[WHAT IS BEING ASKED] Repeat the entries. Each one must match exactly.

◇ ◇ ◇ ◇ ◇

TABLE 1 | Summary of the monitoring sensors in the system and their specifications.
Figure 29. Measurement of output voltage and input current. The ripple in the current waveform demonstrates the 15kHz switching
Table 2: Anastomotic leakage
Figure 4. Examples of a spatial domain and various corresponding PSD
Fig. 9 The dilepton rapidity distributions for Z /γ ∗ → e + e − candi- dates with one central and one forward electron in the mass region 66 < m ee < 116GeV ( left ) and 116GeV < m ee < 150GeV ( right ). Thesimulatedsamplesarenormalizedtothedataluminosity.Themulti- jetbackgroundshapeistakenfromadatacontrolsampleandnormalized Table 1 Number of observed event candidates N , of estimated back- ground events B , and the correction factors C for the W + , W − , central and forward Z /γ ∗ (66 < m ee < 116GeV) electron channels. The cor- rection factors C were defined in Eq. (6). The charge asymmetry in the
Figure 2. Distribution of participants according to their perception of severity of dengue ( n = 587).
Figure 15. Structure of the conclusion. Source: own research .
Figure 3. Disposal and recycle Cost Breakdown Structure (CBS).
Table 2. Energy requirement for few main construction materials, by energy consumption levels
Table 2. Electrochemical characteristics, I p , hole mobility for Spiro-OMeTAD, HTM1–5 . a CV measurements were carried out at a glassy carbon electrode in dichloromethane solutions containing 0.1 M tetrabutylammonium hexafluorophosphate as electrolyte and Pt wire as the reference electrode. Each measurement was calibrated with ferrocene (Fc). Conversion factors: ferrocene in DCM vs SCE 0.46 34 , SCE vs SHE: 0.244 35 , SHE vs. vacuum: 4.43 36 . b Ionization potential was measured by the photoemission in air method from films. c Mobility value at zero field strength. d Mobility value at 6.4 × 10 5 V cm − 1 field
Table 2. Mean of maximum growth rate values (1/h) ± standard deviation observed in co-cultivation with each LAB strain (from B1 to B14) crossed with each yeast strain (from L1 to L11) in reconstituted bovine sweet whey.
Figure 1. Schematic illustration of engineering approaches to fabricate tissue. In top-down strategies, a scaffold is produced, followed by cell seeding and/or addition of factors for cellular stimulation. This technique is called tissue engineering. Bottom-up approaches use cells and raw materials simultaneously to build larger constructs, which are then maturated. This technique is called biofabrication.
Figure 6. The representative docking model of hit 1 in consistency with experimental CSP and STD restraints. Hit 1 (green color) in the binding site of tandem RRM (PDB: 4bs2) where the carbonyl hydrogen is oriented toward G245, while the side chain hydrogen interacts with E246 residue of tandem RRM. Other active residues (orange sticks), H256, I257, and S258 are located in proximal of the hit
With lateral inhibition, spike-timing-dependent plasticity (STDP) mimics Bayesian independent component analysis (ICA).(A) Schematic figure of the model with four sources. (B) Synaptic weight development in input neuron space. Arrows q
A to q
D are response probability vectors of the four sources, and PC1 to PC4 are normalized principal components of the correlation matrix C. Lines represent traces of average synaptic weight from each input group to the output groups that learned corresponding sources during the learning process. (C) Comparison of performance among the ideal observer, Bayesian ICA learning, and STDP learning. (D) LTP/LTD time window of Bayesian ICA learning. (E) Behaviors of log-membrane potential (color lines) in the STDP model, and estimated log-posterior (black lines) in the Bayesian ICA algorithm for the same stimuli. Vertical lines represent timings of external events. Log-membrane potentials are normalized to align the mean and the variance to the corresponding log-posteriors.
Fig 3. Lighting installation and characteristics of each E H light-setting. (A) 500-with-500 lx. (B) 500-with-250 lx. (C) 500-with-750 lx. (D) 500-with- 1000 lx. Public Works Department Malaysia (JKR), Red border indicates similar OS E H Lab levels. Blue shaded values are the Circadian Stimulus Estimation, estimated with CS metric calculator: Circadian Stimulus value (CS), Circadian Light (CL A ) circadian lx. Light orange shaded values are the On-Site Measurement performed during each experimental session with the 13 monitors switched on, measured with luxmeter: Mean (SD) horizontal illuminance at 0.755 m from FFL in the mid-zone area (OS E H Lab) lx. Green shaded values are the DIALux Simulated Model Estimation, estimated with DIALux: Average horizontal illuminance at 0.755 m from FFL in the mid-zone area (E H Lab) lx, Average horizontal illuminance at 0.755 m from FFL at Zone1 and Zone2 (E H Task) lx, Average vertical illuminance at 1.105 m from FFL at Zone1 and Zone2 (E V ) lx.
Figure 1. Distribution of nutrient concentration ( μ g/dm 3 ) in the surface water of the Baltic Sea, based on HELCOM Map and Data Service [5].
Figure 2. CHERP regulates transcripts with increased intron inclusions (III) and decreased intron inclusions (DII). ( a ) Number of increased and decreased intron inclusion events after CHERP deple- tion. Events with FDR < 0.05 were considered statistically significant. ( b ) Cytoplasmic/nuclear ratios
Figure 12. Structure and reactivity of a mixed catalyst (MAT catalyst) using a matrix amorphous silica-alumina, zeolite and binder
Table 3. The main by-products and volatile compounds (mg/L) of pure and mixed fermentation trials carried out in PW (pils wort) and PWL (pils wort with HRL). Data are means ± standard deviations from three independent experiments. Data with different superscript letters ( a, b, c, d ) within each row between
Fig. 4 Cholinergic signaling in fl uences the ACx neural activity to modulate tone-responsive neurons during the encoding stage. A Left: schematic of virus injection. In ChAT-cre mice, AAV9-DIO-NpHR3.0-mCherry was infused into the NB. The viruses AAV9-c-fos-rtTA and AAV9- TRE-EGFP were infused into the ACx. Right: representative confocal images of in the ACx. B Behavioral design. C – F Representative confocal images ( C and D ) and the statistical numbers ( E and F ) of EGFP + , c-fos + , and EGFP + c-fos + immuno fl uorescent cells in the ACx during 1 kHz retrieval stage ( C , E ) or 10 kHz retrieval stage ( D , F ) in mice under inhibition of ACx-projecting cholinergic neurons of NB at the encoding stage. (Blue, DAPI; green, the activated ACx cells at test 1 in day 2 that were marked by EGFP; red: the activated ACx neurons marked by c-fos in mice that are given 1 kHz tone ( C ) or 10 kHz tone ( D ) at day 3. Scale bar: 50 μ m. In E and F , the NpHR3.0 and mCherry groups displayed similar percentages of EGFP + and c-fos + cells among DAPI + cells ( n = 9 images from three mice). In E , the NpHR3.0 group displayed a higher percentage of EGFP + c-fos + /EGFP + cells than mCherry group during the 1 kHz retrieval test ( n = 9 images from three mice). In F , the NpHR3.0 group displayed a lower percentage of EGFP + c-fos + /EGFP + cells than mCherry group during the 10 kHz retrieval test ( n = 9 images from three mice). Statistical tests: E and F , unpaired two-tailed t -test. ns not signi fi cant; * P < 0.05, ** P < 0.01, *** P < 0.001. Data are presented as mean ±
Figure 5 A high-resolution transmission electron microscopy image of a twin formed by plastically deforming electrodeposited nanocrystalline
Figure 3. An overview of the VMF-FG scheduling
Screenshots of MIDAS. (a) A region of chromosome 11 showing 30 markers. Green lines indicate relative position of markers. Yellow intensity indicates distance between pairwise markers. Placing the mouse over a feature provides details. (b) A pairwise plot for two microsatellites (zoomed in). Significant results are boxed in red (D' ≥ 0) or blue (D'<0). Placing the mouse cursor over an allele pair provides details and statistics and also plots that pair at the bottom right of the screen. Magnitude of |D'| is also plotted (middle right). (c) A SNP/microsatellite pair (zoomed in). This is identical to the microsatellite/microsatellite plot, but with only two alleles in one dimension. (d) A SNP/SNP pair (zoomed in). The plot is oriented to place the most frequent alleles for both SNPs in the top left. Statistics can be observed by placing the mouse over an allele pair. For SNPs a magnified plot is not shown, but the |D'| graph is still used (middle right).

◇ ◇ ◇ ◇ ◇

[SOLUTION TO THE EXERCISE]
TABLE 1 | Summary of the monitoring sensors in the system and their specifications.
Figure 29. Measurement of output voltage and input current. The ripple in the current waveform demonstrates the 15kHz switching
Table 2: Anastomotic leakage
Figure 4. Examples of a spatial domain and various corresponding PSD
Fig. 9 The dilepton rapidity distributions for Z /γ ∗ → e + e − candi- dates with one central and one forward electron in the mass region 66 < m ee < 116GeV ( left ) and 116GeV < m ee < 150GeV ( right ). Thesimulatedsamplesarenormalizedtothedataluminosity.Themulti- jetbackgroundshapeistakenfromadatacontrolsampleandnormalized Table 1 Number of observed event candidates N , of estimated back- ground events B , and the correction factors C for the W + , W − , central and forward Z /γ ∗ (66 < m ee < 116GeV) electron channels. The cor- rection factors C were defined in Eq. (6). The charge asymmetry in the
Figure 2. Distribution of participants according to their perception of severity of dengue ( n = 587).
Figure 15. Structure of the conclusion. Source: own research .
Figure 3. Disposal and recycle Cost Breakdown Structure (CBS).
Table 2. Energy requirement for few main construction materials, by energy consumption levels
Table 2. Electrochemical characteristics, I p , hole mobility for Spiro-OMeTAD, HTM1–5 . a CV measurements were carried out at a glassy carbon electrode in dichloromethane solutions containing 0.1 M tetrabutylammonium hexafluorophosphate as electrolyte and Pt wire as the reference electrode. Each measurement was calibrated with ferrocene (Fc). Conversion factors: ferrocene in DCM vs SCE 0.46 34 , SCE vs SHE: 0.244 35 , SHE vs. vacuum: 4.43 36 . b Ionization potential was measured by the photoemission in air method from films. c Mobility value at zero field strength. d Mobility value at 6.4 × 10 5 V cm − 1 field
Table 2. Mean of maximum growth rate values (1/h) ± standard deviation observed in co-cultivation with each LAB strain (from B1 to B14) crossed with each yeast strain (from L1 to L11) in reconstituted bovine sweet whey.
Figure 1. Schematic illustration of engineering approaches to fabricate tissue. In top-down strategies, a scaffold is produced, followed by cell seeding and/or addition of factors for cellular stimulation. This technique is called tissue engineering. Bottom-up approaches use cells and raw materials simultaneously to build larger constructs, which are then maturated. This technique is called biofabrication.
Figure 6. The representative docking model of hit 1 in consistency with experimental CSP and STD restraints. Hit 1 (green color) in the binding site of tandem RRM (PDB: 4bs2) where the carbonyl hydrogen is oriented toward G245, while the side chain hydrogen interacts with E246 residue of tandem RRM. Other active residues (orange sticks), H256, I257, and S258 are located in proximal of the hit
With lateral inhibition, spike-timing-dependent plasticity (STDP) mimics Bayesian independent component analysis (ICA).(A) Schematic figure of the model with four sources. (B) Synaptic weight development in input neuron space. Arrows q
A to q
D are response probability vectors of the four sources, and PC1 to PC4 are normalized principal components of the correlation matrix C. Lines represent traces of average synaptic weight from each input group to the output groups that learned corresponding sources during the learning process. (C) Comparison of performance among the ideal observer, Bayesian ICA learning, and STDP learning. (D) LTP/LTD time window of Bayesian ICA learning. (E) Behaviors of log-membrane potential (color lines) in the STDP model, and estimated log-posterior (black lines) in the Bayesian ICA algorithm for the same stimuli. Vertical lines represent timings of external events. Log-membrane potentials are normalized to align the mean and the variance to the corresponding log-posteriors.
Fig 3. Lighting installation and characteristics of each E H light-setting. (A) 500-with-500 lx. (B) 500-with-250 lx. (C) 500-with-750 lx. (D) 500-with- 1000 lx. Public Works Department Malaysia (JKR), Red border indicates similar OS E H Lab levels. Blue shaded values are the Circadian Stimulus Estimation, estimated with CS metric calculator: Circadian Stimulus value (CS), Circadian Light (CL A ) circadian lx. Light orange shaded values are the On-Site Measurement performed during each experimental session with the 13 monitors switched on, measured with luxmeter: Mean (SD) horizontal illuminance at 0.755 m from FFL in the mid-zone area (OS E H Lab) lx. Green shaded values are the DIALux Simulated Model Estimation, estimated with DIALux: Average horizontal illuminance at 0.755 m from FFL in the mid-zone area (E H Lab) lx, Average horizontal illuminance at 0.755 m from FFL at Zone1 and Zone2 (E H Task) lx, Average vertical illuminance at 1.105 m from FFL at Zone1 and Zone2 (E V ) lx.
Figure 1. Distribution of nutrient concentration ( μ g/dm 3 ) in the surface water of the Baltic Sea, based on HELCOM Map and Data Service [5].
Figure 2. CHERP regulates transcripts with increased intron inclusions (III) and decreased intron inclusions (DII). ( a ) Number of increased and decreased intron inclusion events after CHERP deple- tion. Events with FDR < 0.05 were considered statistically significant. ( b ) Cytoplasmic/nuclear ratios
Figure 12. Structure and reactivity of a mixed catalyst (MAT catalyst) using a matrix amorphous silica-alumina, zeolite and binder
Table 3. The main by-products and volatile compounds (mg/L) of pure and mixed fermentation trials carried out in PW (pils wort) and PWL (pils wort with HRL). Data are means ± standard deviations from three independent experiments. Data with different superscript letters ( a, b, c, d ) within each row between
Fig. 4 Cholinergic signaling in fl uences the ACx neural activity to modulate tone-responsive neurons during the encoding stage. A Left: schematic of virus injection. In ChAT-cre mice, AAV9-DIO-NpHR3.0-mCherry was infused into the NB. The viruses AAV9-c-fos-rtTA and AAV9- TRE-EGFP were infused into the ACx. Right: representative confocal images of in the ACx. B Behavioral design. C – F Representative confocal images ( C and D ) and the statistical numbers ( E and F ) of EGFP + , c-fos + , and EGFP + c-fos + immuno fl uorescent cells in the ACx during 1 kHz retrieval stage ( C , E ) or 10 kHz retrieval stage ( D , F ) in mice under inhibition of ACx-projecting cholinergic neurons of NB at the encoding stage. (Blue, DAPI; green, the activated ACx cells at test 1 in day 2 that were marked by EGFP; red: the activated ACx neurons marked by c-fos in mice that are given 1 kHz tone ( C ) or 10 kHz tone ( D ) at day 3. Scale bar: 50 μ m. In E and F , the NpHR3.0 and mCherry groups displayed similar percentages of EGFP + and c-fos + cells among DAPI + cells ( n = 9 images from three mice). In E , the NpHR3.0 group displayed a higher percentage of EGFP + c-fos + /EGFP + cells than mCherry group during the 1 kHz retrieval test ( n = 9 images from three mice). In F , the NpHR3.0 group displayed a lower percentage of EGFP + c-fos + /EGFP + cells than mCherry group during the 10 kHz retrieval test ( n = 9 images from three mice). Statistical tests: E and F , unpaired two-tailed t -test. ns not signi fi cant; * P < 0.05, ** P < 0.01, *** P < 0.001. Data are presented as mean ±
Figure 5 A high-resolution transmission electron microscopy image of a twin formed by plastically deforming electrodeposited nanocrystalline
Figure 3. An overview of the VMF-FG scheduling
Screenshots of MIDAS. (a) A region of chromosome 11 showing 30 markers. Green lines indicate relative position of markers. Yellow intensity indicates distance between pairwise markers. Placing the mouse over a feature provides details. (b) A pairwise plot for two microsatellites (zoomed in). Significant results are boxed in red (D' ≥ 0) or blue (D'<0). Placing the mouse cursor over an allele pair provides details and statistics and also plots that pair at the bottom right of the screen. Magnitude of |D'| is also plotted (middle right). (c) A SNP/microsatellite pair (zoomed in). This is identical to the microsatellite/microsatellite plot, but with only two alleles in one dimension. (d) A SNP/SNP pair (zoomed in). The plot is oriented to place the most frequent alleles for both SNPs in the top left. Statistics can be observed by placing the mouse over an allele pair. For SNPs a magnified plot is not shown, but the |D'| graph is still used (middle right).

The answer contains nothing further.